**TASK OBJECTIVE**
Every line of the listing should be retyped exactly, but none of the pictures should be.
[Opening RECORD EXTRACTS section]
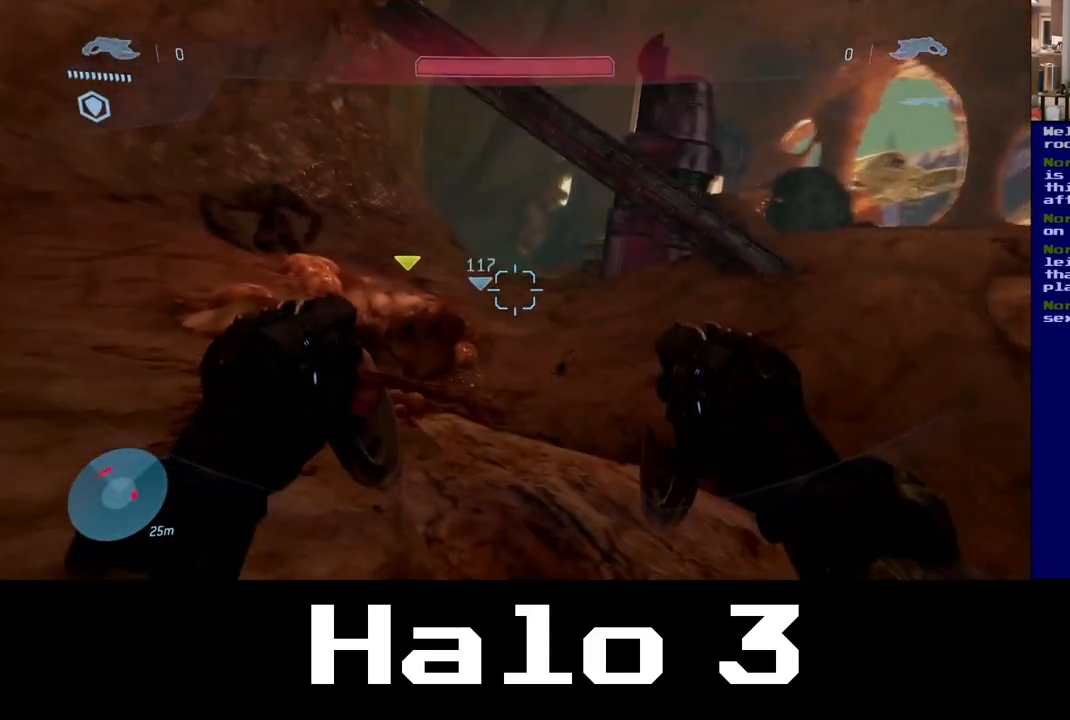
{"dt_ms": 500, "buttons": [], "left_stick": "center", "right_stick": "left", "events": [[67, "right_stick", "center"], [350, "right_stick", "left"]]}
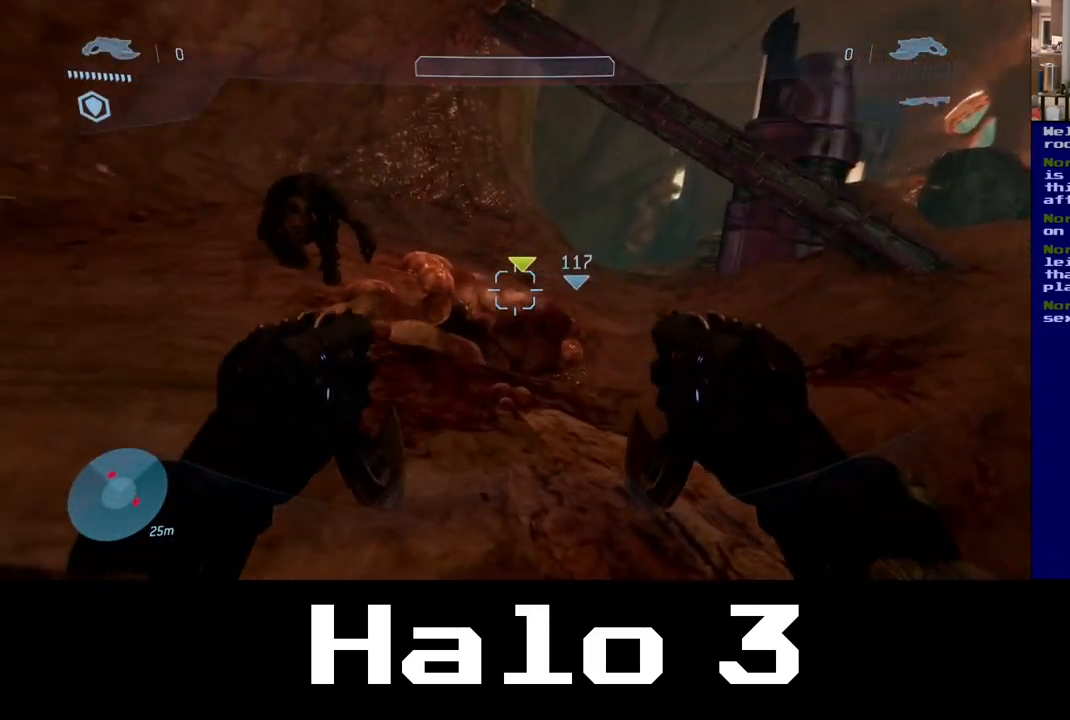
{"dt_ms": 500, "buttons": [], "left_stick": "center", "right_stick": "up", "events": [[200, "right_stick", "center"], [300, "right_stick", "up"]]}
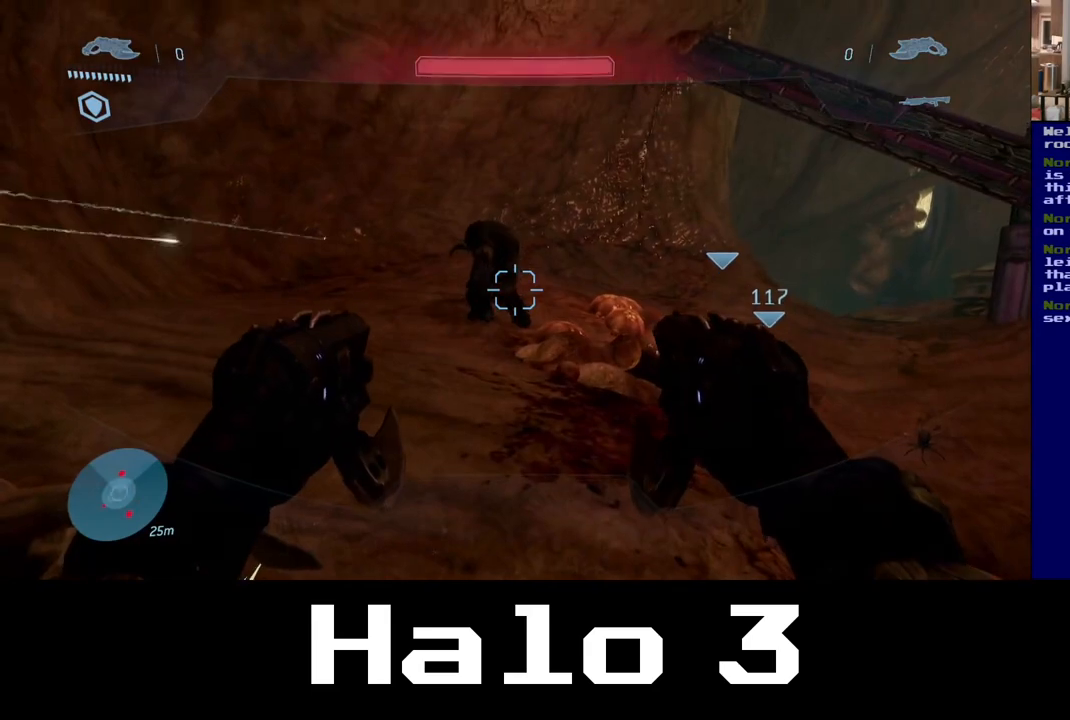
{"dt_ms": 500, "buttons": [], "left_stick": "left", "right_stick": "center", "events": [[33, "right_stick", "center"], [133, "Y", "down"], [267, "Y", "up"], [450, "left_stick", "left"]]}
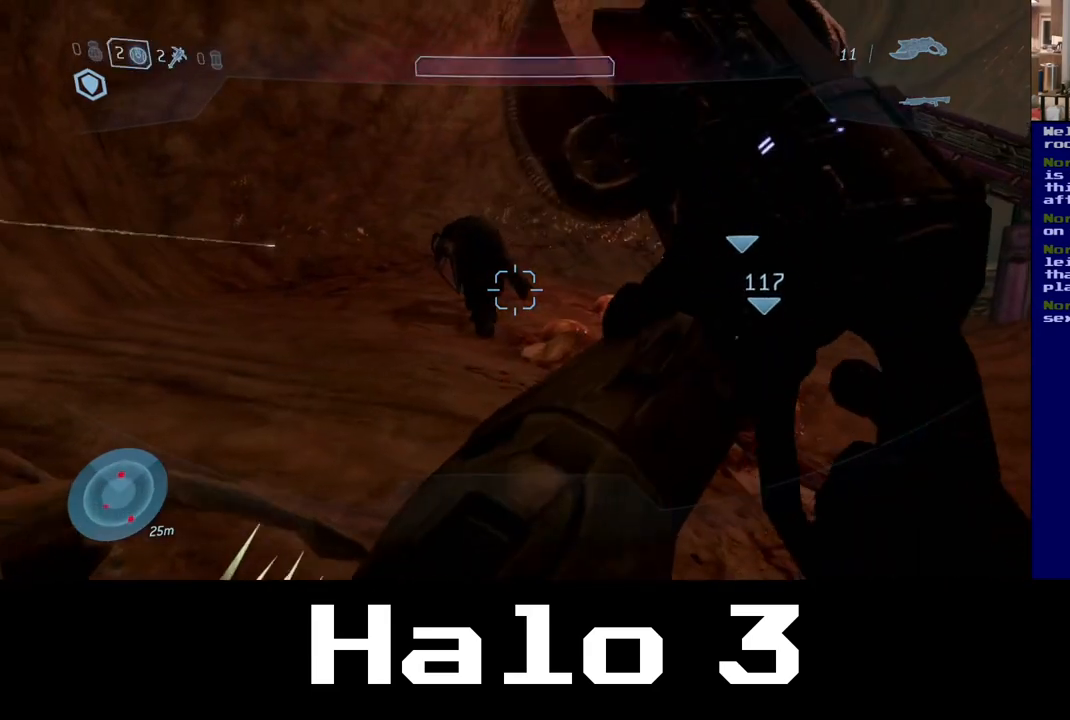
{"dt_ms": 1000, "buttons": ["Y"], "left_stick": "center", "right_stick": "center", "events": [[50, "left_stick", "center"], [50, "right_stick", "up-left"], [283, "right_stick", "center"], [950, "Y", "down"]]}
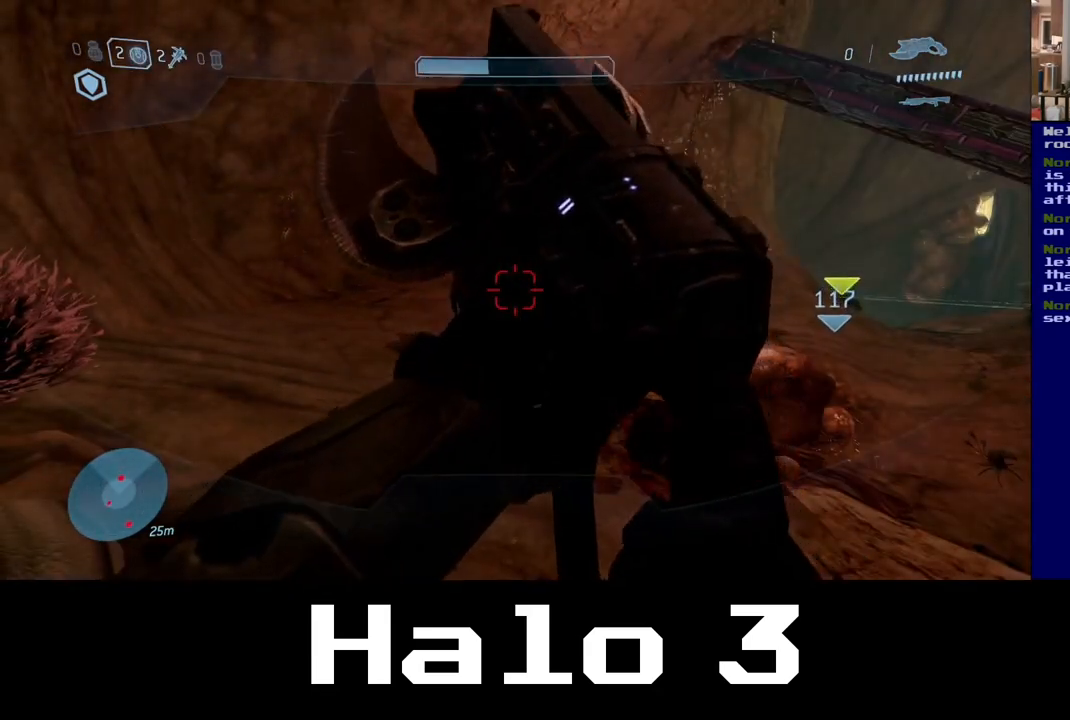
{"dt_ms": 500, "buttons": ["Y"], "left_stick": "center", "right_stick": "center", "events": [[117, "Y", "up"], [433, "Y", "down"]]}
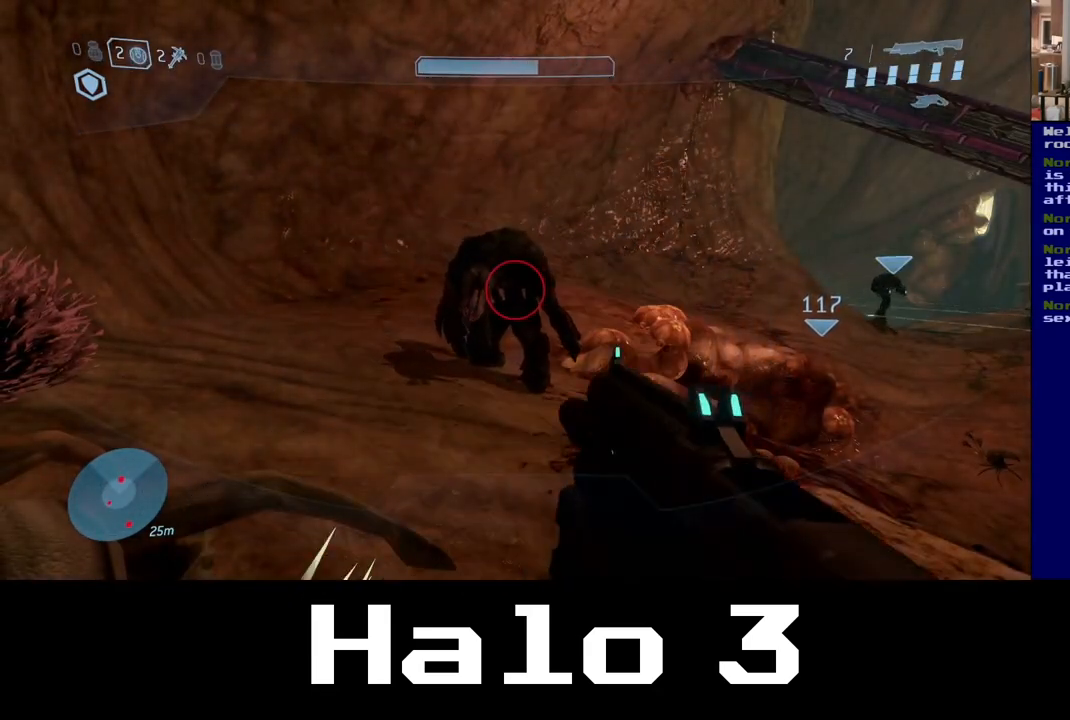
{"dt_ms": 500, "buttons": [], "left_stick": "center", "right_stick": "center", "events": [[67, "Y", "up"]]}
[Closing RECORD EXTRACTS section]
**ANSWER SPACE**
{"dt_ms": 500, "buttons": [], "left_stick": "center", "right_stick": "left", "events": [[67, "right_stick", "center"], [350, "right_stick", "left"]]}
{"dt_ms": 500, "buttons": [], "left_stick": "center", "right_stick": "up", "events": [[200, "right_stick", "center"], [300, "right_stick", "up"]]}
{"dt_ms": 500, "buttons": [], "left_stick": "left", "right_stick": "center", "events": [[33, "right_stick", "center"], [133, "Y", "down"], [267, "Y", "up"], [450, "left_stick", "left"]]}
{"dt_ms": 1000, "buttons": ["Y"], "left_stick": "center", "right_stick": "center", "events": [[50, "left_stick", "center"], [50, "right_stick", "up-left"], [283, "right_stick", "center"], [950, "Y", "down"]]}
{"dt_ms": 500, "buttons": ["Y"], "left_stick": "center", "right_stick": "center", "events": [[117, "Y", "up"], [433, "Y", "down"]]}
{"dt_ms": 500, "buttons": [], "left_stick": "center", "right_stick": "center", "events": [[67, "Y", "up"]]}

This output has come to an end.